Markham aperçut Peterson qui revenait vers eux. Il fit un signe discret à Cathy et elle prit une expression neutre, presque comique. Markham souhaita que Peterson ne remarquât rien.

« Je viens juste de parler avec mes collaborateurs, dit Peterson en glissant les pouces dans son gilet. Je leur ai demandé d’enquêter sur les gens qui avaient pu travailler sur la résonance nucléaire aux environs de 1963, aussi bien à Columbia qu’à Moscou et La Jolla. Leurs biographies, tout ce qu’ils pouvaient trouver.

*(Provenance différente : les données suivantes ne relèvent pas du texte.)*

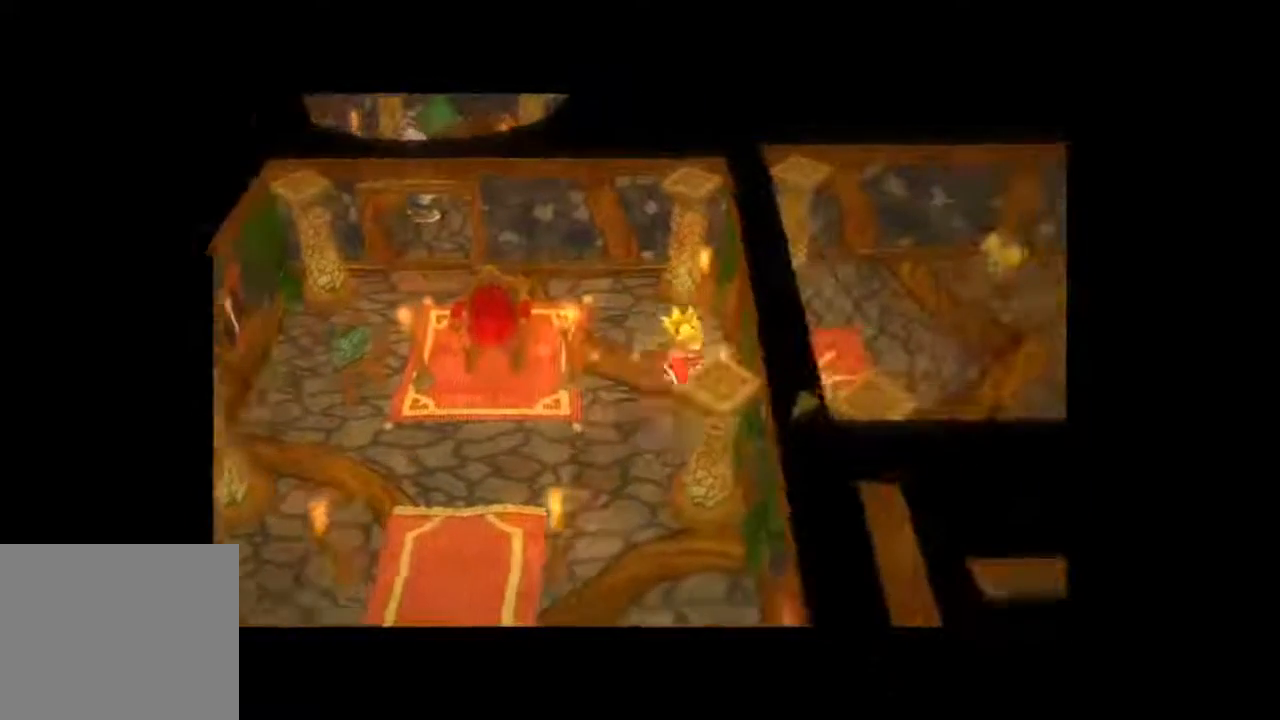
{"dt_ms": 500, "buttons": [], "left_stick": "right", "right_stick": "center", "button_events": []}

— Ce qui était une chose plutôt évidente à faire, non ? fit Markham. On peut faire confiance à Ian pour ne pas se laisser embarrasser par la physique et essayer les solutions simples.

— Hmmm. » Peterson jeta un bref regard à Markham, accompagné d’un haussement de sourcils presque imperceptible. « Tout le monde est débordé au bureau, avec tout ce qui se passe. Ils n’ont rien déniché d’important, comme des articles dans des revues scientifiques, par exemple. Il y a bien eu quelque chose à propos d’un effet de “résonance spontanée” mais personne ne l’a repris. Une fausse piste, apparemment. Rien à propos des tachyons et encore moins des messages. L’un de mes gars est tombé sur un écho dans le New Scientist. Il y est question de messages venus de l’espace. Un type du nom de Bernstein, qui travaillait dans la résonance, est mêlé à ça. On fait allusion à une émission de télévision à laquelle participait un spécialiste de la vie extra-terrestre.

— Est-ce que vos types peuvent se brancher là-dessus ? demanda Cathy.

— Peut-être. On m’a dit que pas mal de choses avaient été perdues dans l’accident nucléaire de Central Park. Et les archives des chaînes étaient stockées à Manhattan. Et puis, au-delà de trente-cinq ans, on ne garde pas plusieurs copies des bulletins d’informations. J’avais mis une fille là-dessus mais sir Martin a mis en route ce programme d’urgence et… »

Il s’interrompit brusquement.

« Vous pensez que ce… Bernstein aurait pu laisser ce message à la banque ? demanda Markham.

— C’est possible. Mais si c’est là tout l’effet produit par les faisceaux de Renfrew, les données sur l’océan ne sont certainement pas passées. »

Markham secoua la tête. « Non, non, vous employez le mauvais temps. Parce que nous pouvons continuer à émettre. Si un message est passé, d’autres passeront.

— Le libre arbitre, encore une fois, dit Cathy.

— Oui, celui qui peut interrompre la partie, dit doucement Peterson. Bon, écoutez, je dois me rendre à Cambridge pour voir quelques détails. Cathy, pourriez-vous me faire un petit topo sur votre travail avant que je parte ? »

Elle acquiesça.

« Renfrew donne une soirée. Je crois qu’il avait l’intention de vous y inviter, Ian.

— Éh bien… » Peterson regarda Cathy « je vais essayer de revenir. Il n’est pas vraiment nécessaire que je sois à Londres avant demain. »

Il précéda Cathy Wickham jusqu’au bureau de Renfrew. Durant un instant, Markham les observa. Peterson, songea-t-il, était totalement fasciné par la physique des tachyons, au point d’en avoir oublié l’utilité supposée. Lui et Cathy allaient et venaient devant le tableau noir. Cathy, d’une écriture rapide, traçait des symboles et des diagrammes que Peterson observait, les sourcils froncés.

Mais il semblait plus intéressé par elle que par le tableau.